In a recent decision authored by the Pennsylvania Superior Court, Shiflett v. Lehigh Valley Health Network, Inc., 2017 Pa. Super. 354 (2017), the Court reaffirmed the importance of making preliminary objections consistent with Connor v. Allegheny General Hospital, 501 Pa. 306 (1983) in the context of the statute of limitations in medical malpractice cases.
In Shiflett, the plaintiff, in her various amended complaints alleged that she suffered a fall after undergoing left knee surgery at Lehigh Valley. Her first complaint included essentially a claim for fall and related injuries, and several general allegations of negligence. Lehigh Valley filed preliminary objections in line with Connor (i.e. objections to the vagueness and lack of specificity of the negligence allegations). In response, the plaintiff filed a first amended complaint which provided further specificity and also included a claim for corporate negligence (which was brought within the applicable statute of limitations). Lehigh Valley again filed Connor objections, to which the plaintiff responded by arguing that the allegations were specific enough to meet the pleading standards. The Court overruled these preliminary objections.

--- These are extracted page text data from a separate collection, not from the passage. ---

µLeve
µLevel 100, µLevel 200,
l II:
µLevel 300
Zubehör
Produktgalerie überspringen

At no point in the complaint, first amended complaint, or the plaintiff's response to Lehigh's preliminary objections, did the plaintiff make specific reference to any events that occurred in Lehigh's Transitional Skills Unit (TSU). The case proceeded to discovery, and nearly three years after the events that gave rise to the cause of action, the plaintiff sought leave of court to amend her first amended complaint to add claims for conduct that occurred in the TSU. Lehigh opposed the motion, contending that the amendment added a new cause of action outside of the statute of limitations. The Trial Court, however, disagreed and granted the motion to amend. The plaintiff later secured a verdict against Lehigh Valley at trial.

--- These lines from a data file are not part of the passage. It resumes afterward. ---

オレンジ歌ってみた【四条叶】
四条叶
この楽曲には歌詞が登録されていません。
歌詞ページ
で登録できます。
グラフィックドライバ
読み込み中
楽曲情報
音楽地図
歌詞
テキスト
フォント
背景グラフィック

On appeal, the Superior Court concluded that the second amended complaint pleaded a new cause of action for vicarious liability against Lehigh Valley for the negligent actions of a nurse that did not appear in the plaintiff's first amended complaint, and which was therefore barred by the applicable statute of limitations. In so holding, the Court vacated the judgment and the verdict against Lehigh Valley for the claim at issue.
The crux of the Superior Court's holding related back to the Connor objections and whether the general allegations pleaded by the plaintiff were sufficient to put Lehigh Valley on notice of the nature of claim. The plaintiff argued that the second amended complaint was merely an amplification of the general negligence averments. The Superior Court, after analyzing the specific averments and amendments, disagreed and held that because Lehigh had raised Connor objections to the general averments of negligence, the plaintiff was barred from the amendment she sought with her second amended complaint. Had Lehigh not raised the Connor objections, the amendment would have stood.
Comment: While Connor objections have generally fallen out of favor due to the cost of presenting preliminary objections rather than simply filing an answer and new matter, the Shiflett holding has reinvigorated the practice of raising such objections. As most complaints contain some form of "catch-all" negligence allegation, defense counsel must be extremely vigilant in asserting Connor objections to those allegations, in order to prevent later "amplification" of the general averments through amendments, which have the potential to subject clients to theories of negligence not originally pleaded after the statute of limitations has passed.